Dr STÉPHANE SCHÜCK: I founded Kappa Santé in 2003, focusing it on real-life data and observational studies [l’entreprise a été vendue en 2023 au groupe espagnol Apices mais le Dr Schück reste président, NDLR]. About ten years ago, we lacked data from patients. We had experience with social media and saw it as an interesting source of health data. It had to be demonstrated. As soon as we talk about social networks, there are immediately quite strong preconceptions: about the fact that there are only people who complain, that it is fake news… All of this is partly true, but a lot of patients seek peer-to-peer support there, without referring to medical authorities, and express things that they do not necessarily share in an extremely standardized medical environment. Often, the patient does not make a single post but several. We then reconstruct the entire care pathway based on their activity on social networks.
Is this really representative?
When you are an epidemiologist, ensuring representativeness in studies is a daily battle. Indeed, social networks only represent the people who express themselves there. But the numbers are such – often hundreds of thousands – that ultimately, the notion of representativeness becomes relative. When you analyze the publications of 100,000 people with diabetes, this represents a mass almost never reached in observational studies or therapeutic trials. We are also able to identify the age or at least the age groups based on what is written.
We look at social networks from around the world, which allows us to do comparative analyzes between countries
What sources are analyzed?
Facebook, X, Instagram, TikTok, YouTube, Amazon… Nous screenons thousands of discussion forums and messages, but only public data that anyone can look at. We do not go to closed networks like the pages of patient associations. We draw from the famous Doctissimo, but there are other surprising sources such as Jeuxvideo.com, originally a forum for enthusiasts which today hosts hundreds of discussion topics, including health. We look at social networks from around the world, which allows us to do comparative analyzes between countries. For example, we studied the perception of patients and healthcare professionals about bariatric surgery in France and the United States.
What is your method?
The first challenge was to absorb these quantities of information which are renewed from minute to minute.

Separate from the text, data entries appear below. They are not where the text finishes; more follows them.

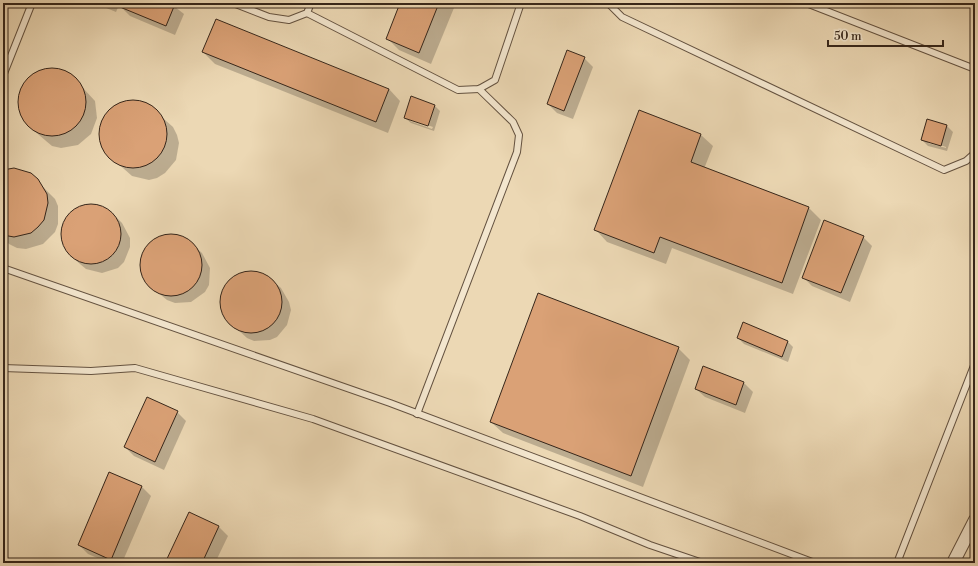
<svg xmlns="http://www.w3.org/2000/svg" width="978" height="566" viewBox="0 0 978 566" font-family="'Libre Bodoni',serif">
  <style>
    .shadow { fill: #0003; fill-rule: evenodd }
    .building { fill: #daa176; stroke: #36261a }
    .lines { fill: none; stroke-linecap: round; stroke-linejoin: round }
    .lane-casing { stroke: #645240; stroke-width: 8 }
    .street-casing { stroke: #645240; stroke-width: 14 }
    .lane { stroke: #f3e6ce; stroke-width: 6 }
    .street { stroke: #f3e6ce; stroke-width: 12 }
  </style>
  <rect width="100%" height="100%" fill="#ecd8b4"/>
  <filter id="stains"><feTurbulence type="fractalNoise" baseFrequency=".005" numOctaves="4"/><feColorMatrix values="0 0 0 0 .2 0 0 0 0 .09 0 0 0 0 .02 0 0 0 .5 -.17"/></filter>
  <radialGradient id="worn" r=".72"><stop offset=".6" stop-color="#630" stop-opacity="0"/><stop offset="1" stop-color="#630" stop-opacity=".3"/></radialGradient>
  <g class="shadow">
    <polygon points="94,3 120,3 116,12"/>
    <polygon points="123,3 170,3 184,14 175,35 130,16 121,7"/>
    <polygon points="402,3 456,3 431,64 399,50 387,38"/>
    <polygon points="203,52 389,89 400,101 388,133 215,64"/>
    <polygon points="584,58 593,67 573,119 557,113 548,104"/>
    <polygon points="55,69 71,75 95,101 97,118 91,134 78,145 61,148 52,146 26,124 19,108 21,90 31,76 38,72"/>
    <polygon points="130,101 147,104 173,127 177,135 179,143 176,160 165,173 157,178 149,180 132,176 106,153 102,145 100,137 103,120 114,106"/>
    <path d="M 435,106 L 440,111 L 434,131 L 411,123 L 405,118 ZM 410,119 L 433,127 L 432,129 L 410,121 Z"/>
    <polygon points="640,111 701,135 713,146 704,169 809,208 821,220 793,294 672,248 666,264 607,242 596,230"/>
    <path d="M 947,126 L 953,132 L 947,151 L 928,146 L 922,140 ZM 928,141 L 946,147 L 946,148 L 928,143 Z"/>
    <polygon points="14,169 30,174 55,199 58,206 58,224 55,232 43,244 26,249 17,248 9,244 3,238 3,172"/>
    <polygon points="90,205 106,209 113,214 122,223 130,238 130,247 124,262 118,268 102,273 86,269 80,264 70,255 63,240 64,223 74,210"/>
    <polygon points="169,235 185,239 192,244 202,253 210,268 209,285 205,292 191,302 175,303 167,300 150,286 142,271 142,263 147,247 161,237"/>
    <polygon points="863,237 872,246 850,302 812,286 803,277"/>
    <polygon points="242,272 257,272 265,275 281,288 289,302 291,310 287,325 277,337 270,340 254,341 247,338 225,318 222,311 221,295 228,281"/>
    <polygon points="738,338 787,341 793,347 788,362 744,344"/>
    <polygon points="678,348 690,360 643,487 503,433 491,422"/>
    <polygon points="704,368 744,383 753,392 745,413 705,397 696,389"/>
    <polygon points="177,412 186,421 164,470 134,456 125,447"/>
    <polygon points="110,473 142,487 151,496 122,563 109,563 88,554 79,545"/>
    <polygon points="219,527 228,536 215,563 166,563"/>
  </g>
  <g class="building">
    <polygon points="121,3 173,3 175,4 166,26 120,7"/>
    <polygon points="400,3 439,3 419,53 386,39"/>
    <polygon points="216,19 389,89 376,122 202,52"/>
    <polygon points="567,50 585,57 564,111 547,104"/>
    <circle cx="52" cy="102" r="34"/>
    <polygon points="411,96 435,105 428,126 404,118"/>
    <circle cx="133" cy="134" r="34"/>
    <polygon points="639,110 701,134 691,162 809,207 782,283 660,237 654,253 594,230"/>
    <polygon points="927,119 947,125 941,146 921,140"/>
    <polygon points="14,168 31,173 38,179 47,194 48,203 44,220 38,227 31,233 14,237 3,235 3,170"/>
    <circle cx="91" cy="234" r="30"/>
    <polygon points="824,220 864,236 841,293 802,278"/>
    <circle cx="171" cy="265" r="31"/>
    <circle cx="251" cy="302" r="31"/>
    <polygon points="538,293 679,347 631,476 490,422"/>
    <polygon points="743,322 788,341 782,357 737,338"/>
    <polygon points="703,366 744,382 736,405 695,389"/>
    <polygon points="147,397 178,411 155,462 124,447"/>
    <polygon points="109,472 142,486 111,560 78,545"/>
    <polygon points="189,512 219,526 202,563 165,563"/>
  </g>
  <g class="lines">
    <g class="lane-casing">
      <g id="lane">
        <polyline points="233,3 269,17 289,20 307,13 311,3"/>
        <polyline points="608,3 622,17 944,170 966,161 975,153"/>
        <polyline points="806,3 975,69"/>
        <polyline points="307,13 458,90 479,89 495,80 521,3"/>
        <polyline points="3,76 32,3"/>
        <polyline points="3,268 390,403 815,563"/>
        <polyline points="3,368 91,371 135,368 313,419 580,516 650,545 703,563"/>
        <polyline points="417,414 517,152 519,135 513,122 479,89"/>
        <polyline points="897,563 975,363"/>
      </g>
    </g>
    <g class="street-casing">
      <polyline id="street" points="953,563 975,520"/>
    </g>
    <use href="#lane" class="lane"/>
    <use href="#street" class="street"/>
  </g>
  <rect width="978" height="566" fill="none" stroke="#ecd8b4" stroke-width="16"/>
  <rect x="4" y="4" width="970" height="558" fill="none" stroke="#36261a" stroke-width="2"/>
  <rect x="8" y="8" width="962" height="550" fill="none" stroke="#36261a"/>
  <path d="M828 40v6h115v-6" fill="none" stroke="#36261a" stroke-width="2"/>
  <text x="834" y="40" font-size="12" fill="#36261a" stroke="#f3e6ce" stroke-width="3" paint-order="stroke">50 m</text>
  <rect width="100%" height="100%" filter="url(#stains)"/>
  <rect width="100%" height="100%" fill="url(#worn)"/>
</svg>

We worked with a branch of artificial intelligence, NLP or automatic language processing. One of the difficulties lies in the language of patients, which is not the same as that of the medical profession. We spent a lot of time translating what patients were saying and coding it in MedDra [Dictionnaire médical pour les activités réglementées]. For example, someone with high blood pressure will not necessarily use these terms but will say that their “head is in a vice”.
Next, we developed algorithms exploring the topics we were interested in, such as quality of life and side effects. With the ANSM, we worked on Levothyrox to identify the signals when changing the formula. [en 2017, de nombreux patients avaient déclaré des effets indésirables à la suite d’une modification du traitement].

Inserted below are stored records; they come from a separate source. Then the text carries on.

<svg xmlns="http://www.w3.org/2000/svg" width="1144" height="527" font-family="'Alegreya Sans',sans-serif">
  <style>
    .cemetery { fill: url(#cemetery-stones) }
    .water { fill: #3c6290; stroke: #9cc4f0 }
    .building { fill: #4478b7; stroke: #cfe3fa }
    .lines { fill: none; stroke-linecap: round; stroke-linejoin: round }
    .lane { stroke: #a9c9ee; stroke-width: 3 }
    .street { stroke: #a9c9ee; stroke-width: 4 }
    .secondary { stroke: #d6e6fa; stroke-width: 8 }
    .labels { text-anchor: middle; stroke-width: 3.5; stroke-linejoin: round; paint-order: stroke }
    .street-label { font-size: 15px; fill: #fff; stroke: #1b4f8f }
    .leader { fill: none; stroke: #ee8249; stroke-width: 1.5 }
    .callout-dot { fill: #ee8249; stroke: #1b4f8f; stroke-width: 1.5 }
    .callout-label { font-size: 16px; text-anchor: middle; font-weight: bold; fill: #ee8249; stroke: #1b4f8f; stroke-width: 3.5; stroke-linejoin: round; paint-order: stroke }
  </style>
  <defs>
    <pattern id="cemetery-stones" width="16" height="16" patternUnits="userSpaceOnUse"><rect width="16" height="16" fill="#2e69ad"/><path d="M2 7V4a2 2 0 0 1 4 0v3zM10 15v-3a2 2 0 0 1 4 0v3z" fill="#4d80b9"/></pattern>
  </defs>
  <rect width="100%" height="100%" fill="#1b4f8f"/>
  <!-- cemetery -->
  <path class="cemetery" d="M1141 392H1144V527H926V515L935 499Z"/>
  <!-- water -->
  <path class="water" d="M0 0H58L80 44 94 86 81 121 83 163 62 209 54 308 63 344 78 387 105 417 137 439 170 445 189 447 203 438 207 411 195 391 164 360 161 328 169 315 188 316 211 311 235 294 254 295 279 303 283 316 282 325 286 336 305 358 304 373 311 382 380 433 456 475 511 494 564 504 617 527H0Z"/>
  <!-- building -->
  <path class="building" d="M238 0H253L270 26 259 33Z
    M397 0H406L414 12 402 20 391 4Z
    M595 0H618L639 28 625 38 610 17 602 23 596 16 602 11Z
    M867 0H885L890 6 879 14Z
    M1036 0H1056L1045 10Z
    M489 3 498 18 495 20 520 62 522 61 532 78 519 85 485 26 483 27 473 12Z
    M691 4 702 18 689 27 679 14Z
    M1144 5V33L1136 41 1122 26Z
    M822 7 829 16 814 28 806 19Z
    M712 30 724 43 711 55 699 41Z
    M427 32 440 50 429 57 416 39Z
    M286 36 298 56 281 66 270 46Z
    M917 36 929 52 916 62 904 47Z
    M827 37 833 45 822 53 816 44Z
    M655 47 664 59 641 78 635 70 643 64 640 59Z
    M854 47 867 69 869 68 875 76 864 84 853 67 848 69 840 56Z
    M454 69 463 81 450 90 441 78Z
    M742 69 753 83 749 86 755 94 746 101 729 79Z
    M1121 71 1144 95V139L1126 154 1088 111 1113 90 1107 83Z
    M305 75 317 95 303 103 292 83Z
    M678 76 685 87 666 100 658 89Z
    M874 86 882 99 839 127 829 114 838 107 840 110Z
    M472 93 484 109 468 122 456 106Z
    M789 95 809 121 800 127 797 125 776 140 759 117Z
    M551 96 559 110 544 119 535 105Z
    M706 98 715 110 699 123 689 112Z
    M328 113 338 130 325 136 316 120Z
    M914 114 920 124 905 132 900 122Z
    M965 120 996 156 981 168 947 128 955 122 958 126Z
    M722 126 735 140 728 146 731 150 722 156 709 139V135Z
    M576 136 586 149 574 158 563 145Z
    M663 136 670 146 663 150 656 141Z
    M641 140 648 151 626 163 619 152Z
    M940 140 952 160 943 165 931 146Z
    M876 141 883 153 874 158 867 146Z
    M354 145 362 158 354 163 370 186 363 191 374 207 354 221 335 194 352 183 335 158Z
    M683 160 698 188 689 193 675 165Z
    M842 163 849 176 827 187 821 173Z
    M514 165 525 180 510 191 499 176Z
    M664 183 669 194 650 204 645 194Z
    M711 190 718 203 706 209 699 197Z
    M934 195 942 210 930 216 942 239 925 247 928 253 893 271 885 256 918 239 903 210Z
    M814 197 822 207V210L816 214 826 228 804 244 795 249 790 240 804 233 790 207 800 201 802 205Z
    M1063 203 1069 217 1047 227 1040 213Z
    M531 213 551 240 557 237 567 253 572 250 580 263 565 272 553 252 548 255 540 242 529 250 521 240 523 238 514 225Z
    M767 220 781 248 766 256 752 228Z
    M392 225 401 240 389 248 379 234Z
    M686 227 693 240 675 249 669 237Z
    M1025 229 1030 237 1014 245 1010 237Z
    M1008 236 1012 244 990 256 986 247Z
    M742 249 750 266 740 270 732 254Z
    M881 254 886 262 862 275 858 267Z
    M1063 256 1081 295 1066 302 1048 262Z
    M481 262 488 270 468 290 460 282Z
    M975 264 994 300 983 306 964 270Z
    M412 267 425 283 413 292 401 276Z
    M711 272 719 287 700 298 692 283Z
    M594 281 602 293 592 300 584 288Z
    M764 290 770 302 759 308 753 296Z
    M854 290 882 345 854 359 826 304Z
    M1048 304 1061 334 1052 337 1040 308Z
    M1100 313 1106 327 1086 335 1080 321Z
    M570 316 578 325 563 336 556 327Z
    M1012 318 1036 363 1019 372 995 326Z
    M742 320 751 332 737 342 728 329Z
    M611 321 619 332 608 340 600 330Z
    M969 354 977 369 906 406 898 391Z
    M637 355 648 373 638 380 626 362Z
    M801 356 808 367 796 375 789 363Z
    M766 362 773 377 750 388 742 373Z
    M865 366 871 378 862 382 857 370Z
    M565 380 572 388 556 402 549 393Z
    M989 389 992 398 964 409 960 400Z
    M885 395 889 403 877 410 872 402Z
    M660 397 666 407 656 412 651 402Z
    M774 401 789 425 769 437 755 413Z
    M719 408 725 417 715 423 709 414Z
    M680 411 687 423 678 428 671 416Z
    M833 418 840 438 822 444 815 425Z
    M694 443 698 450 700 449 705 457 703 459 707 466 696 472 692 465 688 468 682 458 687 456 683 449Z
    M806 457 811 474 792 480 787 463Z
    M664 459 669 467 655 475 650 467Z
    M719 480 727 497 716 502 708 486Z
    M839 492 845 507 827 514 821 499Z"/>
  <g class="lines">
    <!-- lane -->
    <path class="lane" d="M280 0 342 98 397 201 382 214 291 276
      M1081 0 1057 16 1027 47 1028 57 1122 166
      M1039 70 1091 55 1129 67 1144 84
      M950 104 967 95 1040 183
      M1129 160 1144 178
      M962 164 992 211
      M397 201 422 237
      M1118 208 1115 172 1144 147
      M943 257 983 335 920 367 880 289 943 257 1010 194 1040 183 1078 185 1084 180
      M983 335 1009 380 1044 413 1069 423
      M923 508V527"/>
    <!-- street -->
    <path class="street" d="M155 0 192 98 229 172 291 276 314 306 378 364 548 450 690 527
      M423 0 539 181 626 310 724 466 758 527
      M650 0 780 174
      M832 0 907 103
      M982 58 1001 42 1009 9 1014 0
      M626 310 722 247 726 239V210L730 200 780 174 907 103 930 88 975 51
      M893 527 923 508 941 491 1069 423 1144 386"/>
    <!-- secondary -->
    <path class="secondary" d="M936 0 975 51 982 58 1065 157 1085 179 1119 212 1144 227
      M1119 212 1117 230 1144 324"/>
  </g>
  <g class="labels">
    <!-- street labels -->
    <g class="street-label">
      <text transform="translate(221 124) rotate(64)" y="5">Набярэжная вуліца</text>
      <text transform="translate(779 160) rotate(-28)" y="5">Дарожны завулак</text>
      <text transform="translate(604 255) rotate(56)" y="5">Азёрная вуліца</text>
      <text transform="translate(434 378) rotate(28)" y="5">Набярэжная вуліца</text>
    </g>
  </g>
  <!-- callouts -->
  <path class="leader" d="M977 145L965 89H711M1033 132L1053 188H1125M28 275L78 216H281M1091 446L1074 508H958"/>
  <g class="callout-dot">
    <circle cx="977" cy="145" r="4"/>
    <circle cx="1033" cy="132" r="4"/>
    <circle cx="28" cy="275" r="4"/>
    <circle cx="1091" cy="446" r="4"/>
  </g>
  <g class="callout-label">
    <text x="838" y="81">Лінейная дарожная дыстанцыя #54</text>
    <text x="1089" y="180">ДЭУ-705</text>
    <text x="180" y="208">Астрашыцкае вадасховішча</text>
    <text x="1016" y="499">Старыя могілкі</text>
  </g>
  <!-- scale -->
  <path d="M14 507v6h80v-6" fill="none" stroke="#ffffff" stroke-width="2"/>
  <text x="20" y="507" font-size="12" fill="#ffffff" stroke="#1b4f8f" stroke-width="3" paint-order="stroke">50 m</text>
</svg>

Social networks also allow you to travel in time! We can go back to 2009 and look at changes in the social outlook on health policies, the marketing of drugs, epidemics, etc. We also see the difficulties in accessing care and wandering about certain pathologies. We have worked on endometriosis and rare pathologies, where the diagnosis occurs years after the appearance of the first symptoms. Detecting these signals is good, but you still need ears to hear them.
Exactly, who do you work for?
We are a service provider. For example, we work for laboratories on real-life studies, on quality of life, side effects, but also the difficulties encountered in accessing treatments and the needs not covered in a pathology. We create dashboards for the detection of pharmacovigilance signals and analyze misuse.
We also looked at the detection of epidemics, particularly respiratory ones, as part of a post-Covid consortium funded by the European Hera Agency. The aim was to identify the occurrence of an episode early via social networks and correlate it with a signal for hospital emergencies.
Finally, we created a subsidiary Ultima-I to make predictions on clinical data using artificial intelligence. We will predict a patient’s response to a treatment, the side effects that might occur. We trained the algorithm using clinical data from social networks, clinical trials, but also administrative databases such as SNDS. [système national des données de santé]. Tomorrow, the healthcare professional will be able to query our tool by entering the characteristics of their patient.